== SUPPLIED PASSAGE ==

First-year Ejun Kim was not so lucky with transforming her feed. She says it was full of restricted eating suggestions and girls listing their measurements. Kim was diagnosed with an eating disorder this past summer and says she was beginning to feel a lot better. That is, of course, until stay-at-home orders began and she had much more time to scroll through TikTok.
“I’m reverting back to the mindset when I was really deep in the trenches [of an eating disorder],” Kim said. “When the girls are dancing, I won’t even be looking at the dance, I’ll be looking at the way their body moves.”
Nicole Bentley, a Chicago-based therapist specialized in eating disorders, says that this extensive exposure to one specific body type and messaging about how to achieve it is particularly dangerous during stay-at-home orders. There’s less accountability without the structure of a school day, fewer real social connections, and higher susceptibility to depression and anxiety, which robs viewers of mental resources needed to combat these messages.
Bentley explains that because of the fun and casual manner of the app, users don’t have the critical mindset needed to realize when watching becomes harmful. The overt repetition of this singular body type is validating: “it can develop into something called a core belief. ‘I do believe that skinny is better.’ ‘I do believe that I am too big, I can’t be happy at this weight.’ Or, ‘I do believe that dieting is the only way to get the body I want to then be happy,’ ” she says.
This shame cycle is what leads to the seemingly absurd: 123.9K likes on a video promoting a diet of only eggs. But desperate viewers will try anything if you put a skinny person in front of it, despite that there is no basis in fact. Trust me, I would know.
Much of this desperation stems from TikTok’s representation problem. Any user can perpetually scroll through videos of very thin girls in little clothing, but never see someone their own size. Amongst a sea of girls dancing in bikinis and planking in sports bras (TikTok influencers included), Lizzo’s video in a swimsuit was immediately taken down. Lizzo is no timid, subsidiary star, however. She was quick to insinuate on Twitter that it was removed because of her size, telling TikTok, “we need to talk.”

===

• **WORK REQUEST 1**
From the passage on TikTok and eating disorders, copy the text word for word, starting with "Nicole Bentley, a" and going on through "combat these messages.".
• **WORK REQUEST 2**
Answer these questions from the passage on TikTok and eating disorders:
(a) When was Ejun Kim diagnosed with an eating disorder?
(b) In what city is therapist Nicole Bentley based?
(c) How many likes did the video promoting an egg-only diet have?
• **WORK REQUEST 3**
Write the next part of the passage on TikTok and eating disorders, beginning after its final sentence.

== RAW DATA ==

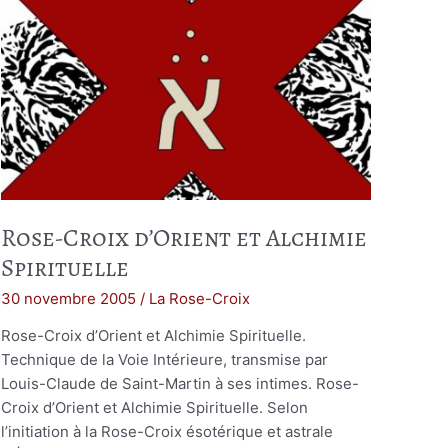
Rose-Croix d’Orient et Alchimie
Spirituelle
30 novembre 2005
/
La Rose-Croix
Rose-Croix d’Orient et Alchimie Spirituelle.
Technique de la Voie Intérieure, transmise par
Louis-Claude de Saint-Martin à ses intimes. Rose-
Croix d’Orient et Alchimie Spirituelle. Selon
l’initiation à la Rose-Croix ésotérique et astrale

===

• **EXERCISE OUTPUT 1**
Nicole Bentley, a Chicago-based therapist specialized in eating disorders, says that this extensive exposure to one specific body type and messaging about how to achieve it is particularly dangerous during stay-at-home orders. There’s less accountability without the structure of a school day, fewer real social connections, and higher susceptibility to depression and anxiety, which robs viewers of mental resources needed to combat these messages.

• **EXERCISE OUTPUT 2**
(a) This past summer.
(b) Chicago.
(c) 123.9K.

• **EXERCISE OUTPUT 3**
Eventually, TikTok put Lizzo’s video back up after an onslaught of backlash, but the For You page’s body diversity did not increase. I, too, woke up to the infamous “This Violates Our Community Guidelines” in place of a video I posted dancing in a swimsuit, a move I’m sure made my 10 followers feel much safer on the app. TikTok hasn’t released how (or who) decides what videos to take down, but I have to wonder why Lizzo’s and my body don’t belong in the “Community,” but Charli D’Amelio’s does.
I’m in a place now where I can ignore the body-shaming algorithm and zoom out from the small world of dieting on TikTok. But there are so many users who aren’t yet in that place, and others who are heading down a more dangerous path because they can’t escape this overwhelming space of models and those trying to become them.
TikTok is responsible for entertaining the dredging up of dieting fads and eating disorder trends that had all but disappeared from the mainstream social media sphere. While Instagram and other platforms were improving in terms of body positivity, Kim says that TikTok diet culture “feels like a really big interruption to our progress.”
If the company is serious about no longer being the epicenter of anorexia promotion and diet culture, it must fix the susceptibility of its algorithm and aggressively target pro-eating disorder content. More specifically, it must allow its visible “Community” to be diverse, balanced, and inclusive of everyone with an account, not just everyone with a 24” waist.